Muchas preguntas se forman en la mente del espectador desde el inicio de la proyección, y se mantienen sin resolver y crecen al final. Ante tales incógnitas, este, lleno de curiosidad, subyugado por la potencia de las olas cinematográficas que lo han atraído y atrapado, puede sentirse en última instancia decepcionado, y puede culpar al director por dejar cabos sueltos. Pero algunas de esas preguntas -«¿qué hay bajo la piel de un alien?»- son, pese al afán por responderlas, insustanciales, no alterarían el sentido de la película. Y otras -«¿qué hay, bajo la piel de los hombres?»-, en cambio, son de una trascendencia tal que resulta un acierto y una muestra de sabiduría que el director deje la respuesta al espectador y a la propia humanidad. Es lo correcto que él plantee la pregunta y nos permita la distancia necesaria para buscar y ensayar las respuestas.
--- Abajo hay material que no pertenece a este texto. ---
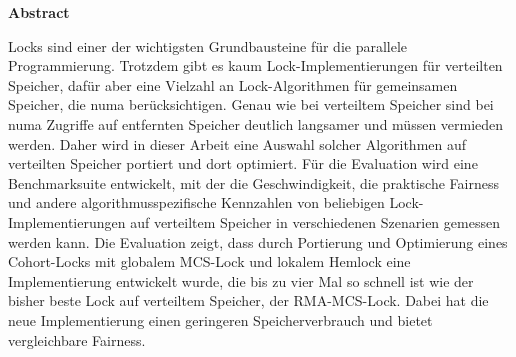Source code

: \vspace*{2cm}

\begin{center}
    \textbf{Abstract}
\end{center}

\vspace*{1cm}

\noindent Locks sind einer der wichtigsten Grundbausteine für die parallele Programmierung.
Trotzdem gibt es kaum Lock-Implementierungen für verteilten Speicher,
dafür aber eine Vielzahl an Lock-Algorithmen für gemeinsamen Speicher,
die \gls{numa} berücksichtigen.
Genau wie bei verteiltem Speicher
sind bei \gls{numa} Zugriffe auf entfernten Speicher deutlich langsamer
und müssen vermieden werden.
Daher wird in dieser Arbeit eine Auswahl solcher Algorithmen
auf verteilten Speicher portiert
und dort optimiert.
Für die Evaluation wird eine Benchmarksuite entwickelt,
mit der die Geschwindigkeit,
die praktische Fairness
und andere algorithmusspezifische Kennzahlen
von beliebigen Lock-Implementierungen auf verteiltem Speicher
in verschiedenen Szenarien gemessen werden kann.
Die Evaluation zeigt,
dass durch Portierung und Optimierung eines Cohort-Locks
mit globalem MCS-Lock und lokalem Hemlock
eine Implementierung entwickelt wurde,
die bis zu vier Mal so schnell ist
wie der bisher beste Lock auf verteiltem Speicher,
der RMA-MCS-Lock.
Dabei hat die neue Implementierung einen geringeren Speicherverbrauch
und bietet vergleichbare Fairness.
Sea como sea, la extrañez de Under the skin no se olvidará como todo aquello que no hace ningún sentido, ni como todo aquello que en el cine comercial repite formas y fórmulas hasta la saciedad. Es una extrañez que, paradójicamente, nos acerca a nosotros mismos, que quedará en nosotros con la punta del misterio, cuestionándonos, abriéndonos, y que como todo clásico nos acompañará en el tiempo, quizás mientras los seres humanos -este «camaleón», esta «naturaleza que se transforma incluso a sí misma», que escribía Pico della Mirandola- nos pongamos ante el espejo.